Data in this exercise>
----------

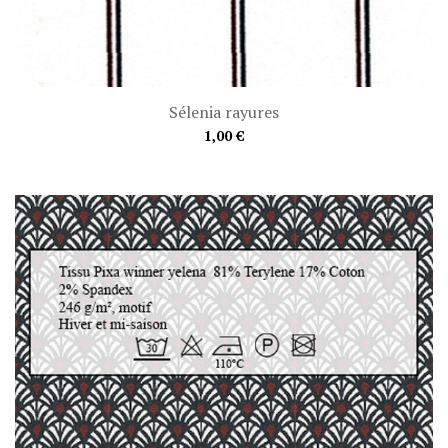
Sélenia rayures
1,00 €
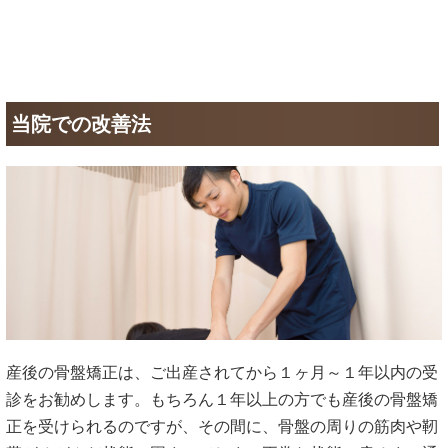
当院での改善法
産後の骨盤矯正は、ご出産されてから１ヶ月～１年以内の受
診をお勧めします。もちろん１年以上の方でも産後の骨盤矯
正を受けられるのですが、その間に、骨盤の周りの筋肉や靭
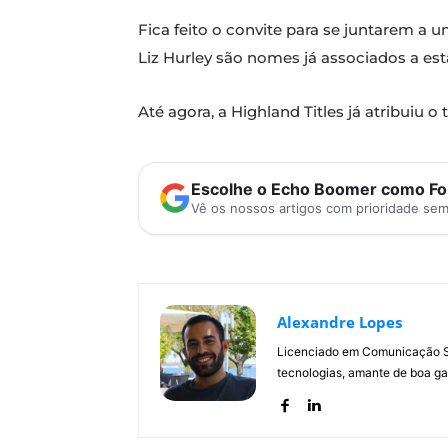
Fica feito o convite para se juntarem a 
Liz Hurley são nomes já associados a est
Até agora, a Highland Titles já atribuiu 
Escolhe o Echo Boomer como Fon
Vê os nossos artigos com prioridade se
Alexandre Lopes
Licenciado em Comunicação Soc
tecnologias, amante de boa ga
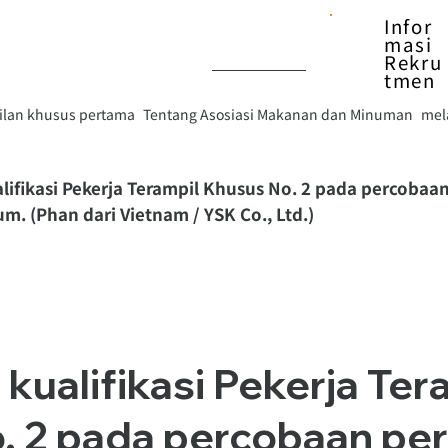
Infor
masi
Rekru
tmen
ilan khusus pertama
Tentang Asosiasi Makanan dan Minuman
mel
ualifikasi Pekerja Terampil Khusus No. 2 pada percob
m. (Phan dari Vietnam / YSK Co., Ltd.)
 kualifikasi Pekerja Ter
. 2 pada percobaan per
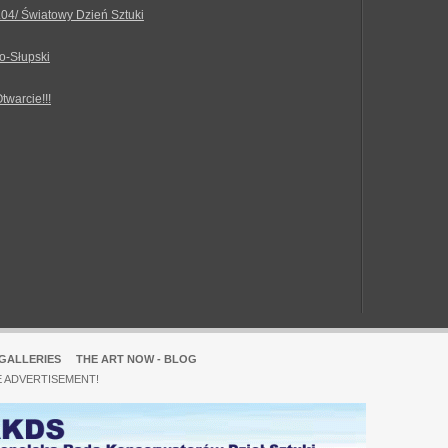
.04/ Światowy Dzień Sztuki
o-Słupski
Otwarcie!!!
GALLERIES
THE ART NOW - BLOG
E ADVERTISEMENT!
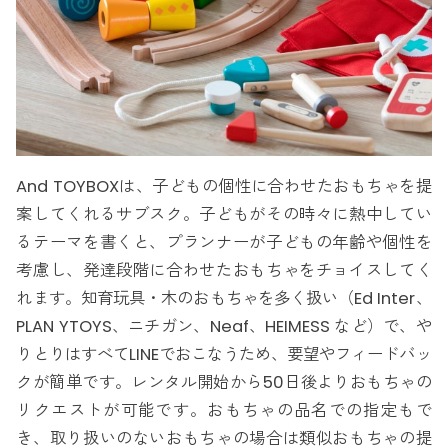
And TOYBOXは、子どもの個性に合わせたおもちゃを提
案してくれるサブスク。子どもがその時々に熱中してい
るテーマを書くと、プランナーが子どもの年齢や個性を
考慮し、発達段階に合わせたおもちゃをチョイスしてく
れます。知育玩具・木のおもちゃを多く扱い（Ed Inter、
PLAN YTOYS、ニチガン、Neaf、HEIMESS など）で、や
りとりはすべてLINEでおこなうため、要望やフィードバッ
クが簡単です。レンタル開始から50日後よりおもちゃの
リクエストが可能です。おもちゃの品名での指定もで
き、取り扱いのないおもちゃの場合は類似おもちゃの提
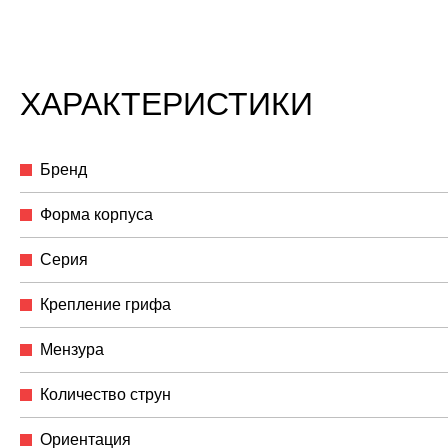
ХАРАКТЕРИСТИКИ
Бренд
Форма корпуса
Серия
Крепление грифа
Мензура
Количество струн
Ориентация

----------

Exercise details>
Copy out, line for line and unchanged, the text read from every one of the records above, leaving the pictures out.

Answer to this task>
Sélenia rayures
1,00 €
当院での改善法
産後の骨盤矯正は、ご出産されてから１ヶ月～１年以内の受
診をお勧めします。もちろん１年以上の方でも産後の骨盤矯
正を受けられるのですが、その間に、骨盤の周りの筋肉や靭
Fica feito o convite para se juntarem a 
Liz Hurley são nomes já associados a est
Até agora, a Highland Titles já atribuiu 
Escolhe o Echo Boomer como Fon
Vê os nossos artigos com prioridade se
Alexandre Lopes
Licenciado em Comunicação Soc
tecnologias, amante de boa ga
Infor
masi
Rekru
tmen
ilan khusus pertama
Tentang Asosiasi Makanan dan Minuman
mel
ualifikasi Pekerja Terampil Khusus No. 2 pada percob
m. (Phan dari Vietnam / YSK Co., Ltd.)
 kualifikasi Pekerja Ter
. 2 pada percobaan per
.04/ Światowy Dzień Sztuki
o-Słupski
Otwarcie!!!
GALLERIES
THE ART NOW - BLOG
E ADVERTISEMENT!
And TOYBOXは、子どもの個性に合わせたおもちゃを提
案してくれるサブスク。子どもがその時々に熱中してい
るテーマを書くと、プランナーが子どもの年齢や個性を
考慮し、発達段階に合わせたおもちゃをチョイスしてく
れます。知育玩具・木のおもちゃを多く扱い（Ed Inter、
PLAN YTOYS、ニチガン、Neaf、HEIMESS など）で、や
りとりはすべてLINEでおこなうため、要望やフィードバッ
クが簡単です。レンタル開始から50日後よりおもちゃの
リクエストが可能です。おもちゃの品名での指定もで
き、取り扱いのないおもちゃの場合は類似おもちゃの提
ХАРАКТЕРИСТИКИ
Бренд
Форма корпуса
Серия
Крепление грифа
Мензура
Количество струн
Ориентация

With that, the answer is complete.